This blog is part of a series providing regional analysis on the effects of the coronavirus.
COVID-19 has struck Europe with stunning ferocity. While we do not know how long the crisis will last, we know that the economic impact will be severe. In Europe’s major economies, nonessential services closed by government decree account for about one-third of output. This means that each month these sectors remain closed translates into a 3 percent drop in annual GDP, and that’s before other disruptions and spillovers to the rest of the economy are taken into account. A deep European recession this year is a foregone conclusion.
Most of the nine non-EU emerging economies in Central and Eastern Europe have already applied for emergency assistance via the IMF’s rapid financial support facilities.
Europe’s generally strong welfare systems and social market model will facilitate the delivery of targeted assistance to firms and households, but there should be no doubt about the complexity of this task: these systems were not constructed to meet demands of the magnitude now confronting Europe’s policymakers. Countries are responding in innovative and unfamiliar ways, and they can learn from each other what approaches work best. To help them do so, the IMF has established a website that provides information on how individual countries are dealing with the practical problems they are encountering, helping distil emerging international best practice. This is just one of the ways in which we have moved quickly to adjust IMF surveillance to the dramatically changing circumstances.
All countries in Europe will need to respond aggressively to the crisis, in a manner that is both bold and commensurate to its scale. If there ever was a time for using available buffers and policy space, this is surely it. But the scope for responding differs markedly across Europe. To better understand the constraints facing countries as they seek to step up their crisis responses, it is useful to distinguish among three sets of countries: advanced European economies; emerging European economies that are members of the EU, but not of the Euro Area; and non-EU Emerging Economies, especially the smaller emerging markets.
Policymakers in the advanced economies have made good use of their policy space and institutions, putting in place large monetary and fiscal expansions to blunt the impact of the crisis. Fiscal rules and limits are rightly being suspended to enable large-scale emergency support, and fiscal deficits are being allowed to surge. Similarly, central banks have launched massive programs for asset purchases, and financial regulators have eased requirements to allow banks to continue to support customers in distress and the economy more broadly. As to the Euro Area, the large-scale interventions by the European Central Bank, and European leaders’ call for the European Stability Mechanism to provide a European supplement to national fiscal efforts, are particularly critical in ensuring that countries with high public debt will have the fiscal space they need to react forcefully to the crisis. The determination of euro area leaders to do what it takes to stabilize the euro should not be underestimated.

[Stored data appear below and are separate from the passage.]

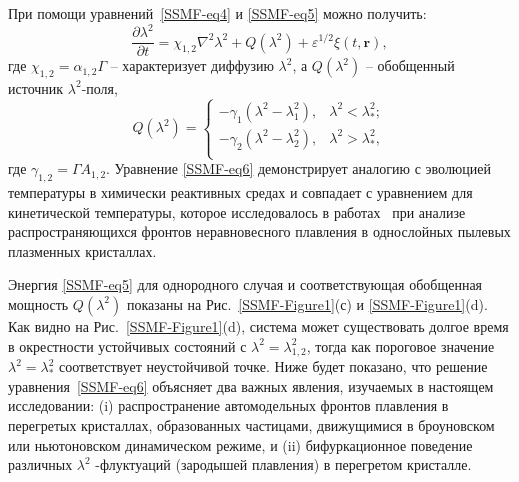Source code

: При помощи уравнений~\eqref{SSMF-eq4} и \eqref{SSMF-eq5} можно получить:
\begin{equation}
\label{SSMF-eq6}
\frac{\partial \lambda^2}{\partial t} = \chi_{1,2} \nabla^2\lambda^2 + Q(\lambda^2) +  \varepsilon^{1/2}\xi(t,\mathbf{r}),
\end{equation}
где $ \chi_{1,2} = \alpha_{1,2} \Gamma $ -- характеризует диффузию $\lambda^2$,
а $ Q (\lambda ^ 2) $ -- обобщенный источник $ \lambda^2$-поля,
\begin{equation}
\label{SSMF-eq7}
Q(\lambda^2) =
\left\{
  \begin{array}{ll}
   -\gamma_{1}\left(\lambda^2-\lambda_{1}^2\right), & \lambda^2  < \lambda_\ast^2;\\
   -\gamma_{2}\left(\lambda^2-\lambda_{2}^2\right), & \lambda^2 > \lambda_\ast^2,\\
  \end{array}
\right.
\end{equation}
где $\gamma_{1,2} = \Gamma A_{1,2}$.
Уравнение \eqref{SSMF-eq6} демонстрирует аналогию с эволюцией температуры в химически реактивных средах \cite{10.1088/0004-637x/805/1/59} и совпадает с уравнением для кинетической температуры, которое исследовалось в работах~\cite{10.1103/physreve.96.043201, 10.1103/physreve.97.043206, 10.1103/physreve.100.023203} при анализе распространяющихся фронтов неравновесного плавления в однослойных пылевых плазменных кристаллах.

Энергия \eqref{SSMF-eq5} для однородного случая и соответствующая обобщенная мощность $ Q (\lambda ^ 2) $ показаны на Рис.~\ref{SSMF-Figure1}(с) и \ref{SSMF-Figure1}(d).
Как видно на Рис.~\ref{SSMF-Figure1}(d), система может существовать долгое время в окрестности устойчивых состояний с $\lambda^2= \lambda_{1,2} ^ 2 $, тогда как пороговое значение $\lambda^2=\lambda_\ast^2$ соответствует неустойчивой точке.
Ниже будет показано, что решение уравнения~\eqref{SSMF-eq6} объясняет два важных явления, изучаемых в настоящем исследовании:
(i) распространение автомодельных фронтов плавления в перегретых кристаллах, образованных частицами, движущимися в броуновском или ньютоновском динамическом режиме, и (ii) бифуркационное поведение различных $\lambda^2$ -флуктуаций (зародышей плавления) в перегретом кристалле.

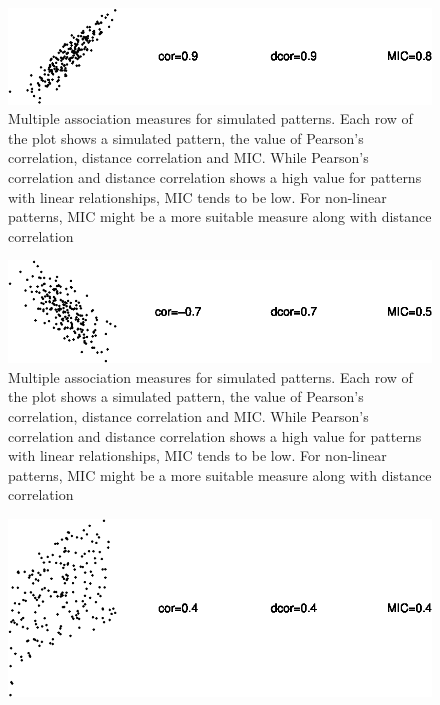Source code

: \begin{Schunk}
\begin{figure}

{\centering \includegraphics{rj_paper_files/figure-latex/motivation1-1} 

}

\caption[Multiple association measures for simulated patterns]{Multiple association measures for simulated patterns. Each row of the plot shows a simulated pattern, the value of Pearson's correlation, distance correlation and MIC. While Pearson's correlation and distance correlation shows a high value for patterns with linear relationships, MIC tends to be low. For non-linear patterns, MIC might be a more suitable measure along with distance correlation}\label{fig:motivation1-1}
\end{figure}
\begin{figure}

{\centering \includegraphics{rj_paper_files/figure-latex/motivation1-2} 

}

\caption[Multiple association measures for simulated patterns]{Multiple association measures for simulated patterns. Each row of the plot shows a simulated pattern, the value of Pearson's correlation, distance correlation and MIC. While Pearson's correlation and distance correlation shows a high value for patterns with linear relationships, MIC tends to be low. For non-linear patterns, MIC might be a more suitable measure along with distance correlation}\label{fig:motivation1-2}
\end{figure}
\begin{figure}

{\centering \includegraphics{rj_paper_files/figure-latex/motivation1-3} 

}
\end{figure}
\end{Schunk}
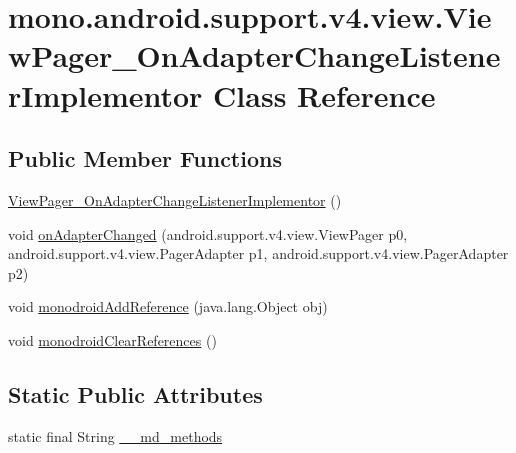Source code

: \hypertarget{classmono_1_1android_1_1support_1_1v4_1_1view_1_1_view_pager___on_adapter_change_listener_implementor}{
\section{mono.android.support.v4.view.ViewPager\_\-OnAdapterChangeListenerImplementor Class Reference}
\label{classmono_1_1android_1_1support_1_1v4_1_1view_1_1_view_pager___on_adapter_change_listener_implementor}
}
\subsection*{Public Member Functions}
\begin{CompactItemize}
\item 
\hyperlink{classmono_1_1android_1_1support_1_1v4_1_1view_1_1_view_pager___on_adapter_change_listener_implementor_f64771108acd41e113ce5d23a765687d}{ViewPager\_\-OnAdapterChangeListenerImplementor} ()
\item 
void \hyperlink{classmono_1_1android_1_1support_1_1v4_1_1view_1_1_view_pager___on_adapter_change_listener_implementor_a7fc7de992a40dc7b7225b610a738b88}{onAdapterChanged} (android.support.v4.view.ViewPager p0, android.support.v4.view.PagerAdapter p1, android.support.v4.view.PagerAdapter p2)
\item 
void \hyperlink{classmono_1_1android_1_1support_1_1v4_1_1view_1_1_view_pager___on_adapter_change_listener_implementor_d7259d1363b7e277b5f5737d2b16b05a}{monodroidAddReference} (java.lang.Object obj)
\item 
void \hyperlink{classmono_1_1android_1_1support_1_1v4_1_1view_1_1_view_pager___on_adapter_change_listener_implementor_dd7cb4630bc0f072ba6327ad7f8690c8}{monodroidClearReferences} ()
\end{CompactItemize}
\subsection*{Static Public Attributes}
\begin{CompactItemize}
\item 
static final String \hyperlink{classmono_1_1android_1_1support_1_1v4_1_1view_1_1_view_pager___on_adapter_change_listener_implementor_4159f6e0c54d8a9a269b8b2624c37a5a}{\_\-\_\-md\_\-methods}
\end{CompactItemize}
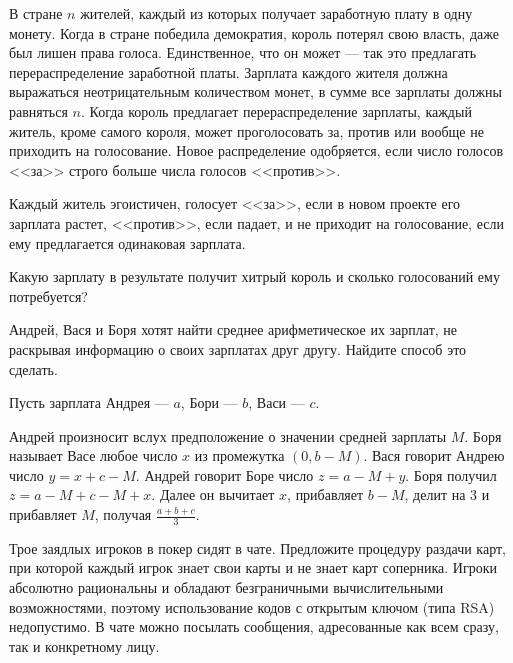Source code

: \begin{problem}
В стране  $n$  жителей, каждый из которых получает заработную плату в одну монету. Когда в стране победила демократия, король потерял свою власть, даже был лишен права голоса. Единственное, что он может --- так это предлагать перераспределение заработной платы. Зарплата каждого жителя должна выражаться неотрицательным количеством монет, в сумме все зарплаты должны равняться  $n$. Когда король предлагает перераспределение зарплаты, каждый житель, кроме самого короля, может проголосовать за, против или вообще не приходить на голосование. Новое распределение одобряется, если число голосов <<за>> строго больше числа голосов <<против>>.\par
Каждый житель эгоистичен, голосует <<за>>, если в новом проекте его зарплата растет, <<против>>, если падает, и не приходит на голосование, если ему предлагается одинаковая зарплата.\par
Какую зарплату в результате получит хитрый король и сколько голосований ему потребуется?



\begin{sol}

\end{sol}
\end{problem}



\begin{problem}
 Андрей, Вася и Боря хотят найти среднее арифметическое их зарплат, не раскрывая информацию о своих зарплатах друг другу. Найдите способ это сделать.



\begin{sol}

Пусть зарплата Андрея --- $a$, Бори --- $b$, Васи --- $c$.

Андрей произносит вслух предположение о значении средней зарплаты $M$.
Боря называет Васе любое число $x$ из промежутка $(0, b-M)$. Вася говорит Андрею число $y=x+c-M$. Андрей говорит Боре число $z= a-M+y$. Боря получил $z = a-M+c-M+x$. Далее он вычитает $x$, прибавляет $b-M$, делит на 3 и прибавляет $M$, получая $\frac{a+b+c}{3}$.
\end{sol}
\end{problem}



\begin{problem}
Трое заядлых игроков в покер сидят в чате. Предложите процедуру раздачи карт, при которой каждый игрок знает свои карты и не знает карт соперника. Игроки абсолютно рациональны и обладают безграничными вычислительными возможностями, поэтому использование кодов с открытым ключом (типа RSA) недопустимо. В чате можно посылать сообщения, адресованные как всем сразу, так и конкретному лицу.\par



\begin{sol}

\end{sol}
\end{problem}




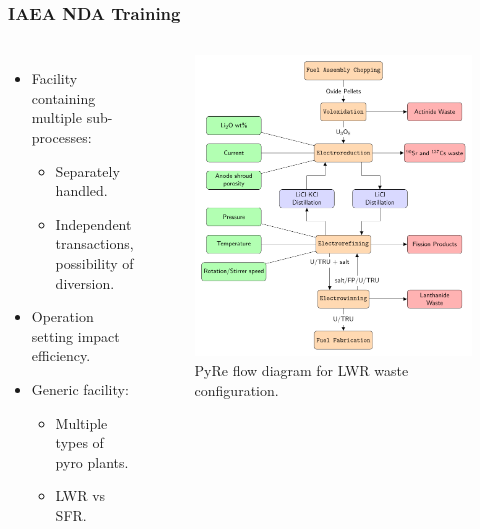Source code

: \begin{frame}
\frametitle{IAEA NDA Training}
\begin{columns}
	\column[t]{5cm}
	\begin{itemize}
		\item Facility containing multiple sub-processes:
		\begin{itemize}
			\item Separately handled.
			\item Independent transactions, possibility of diversion.
		\end{itemize}
		\item Operation setting impact efficiency.
		\item Generic facility:
		\begin{itemize}
			\item Multiple types of pyro plants.
			\item LWR vs SFR.
		\end{itemize}
	\end{itemize}
	\column[t]{6cm}
	\begin{figure}
		\includegraphics[width=\linewidth]{./images/westphal-pyre.pdf}
		\caption{PyRe flow diagram for LWR waste configuration.}
		\label{fig:pyre}
	\end{figure}
\end{columns}
\end{frame}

Emerging-market economies that are members of the EU but not the Euro Area do not have the same policy space as advanced economies, but they will benefit significantly from having reduced their fiscal and external deficits and debt in recent years, and from having strengthened their bank systems. Substantial effort has gone into building buffers in these countries, and now is the time to use them.
As to policy space, our main concern at this juncture is with regard to smaller countries outside the EU. Fiscal space varies notably within this group, but they all lack the depth of financial markets and the EU linkages that contribute importantly to policy space. With limited access to external capital and smaller and less developed banking systems, many of these countries will find it difficult to finance large increases in their fiscal deficits. They also lack the same degree of potential access to financial support that EU members can benefit from, and from the broader umbrella of policy and institutional credibility that accompanies EU membership.
Not surprisingly, these countries are now turning to the IMF for financial assistance. Excluding Russia and Turkey, most of the nine non-EU emerging economies in Central and Eastern Europe have already applied for emergency assistance from a $50 billion pool available via the IMF’s rapid financial support facilities. They join more than 70 other member countries throughout the world that have already sought access to rapidly-disbursing, low-conditionality IMF emergency facilities to meet the immediate pressures arising from the COVID-19 crisis. More countries are likely to follow in what is already the largest number of requests for assistance ever received by the IMF at one time.
The Fund is moving as fast as possible to support the membership at this time of extraordinary systemic challenges. We are dramatically streamlining our internal rules and procedures so as to be able to respond with the speed, agility, and scale called for by this unprecedented peacetime challenge. Our shareholders—189 countries worldwide—expect nothing less, and we stand ready to play our role in supporting Europe’s efforts to fight the pandemic.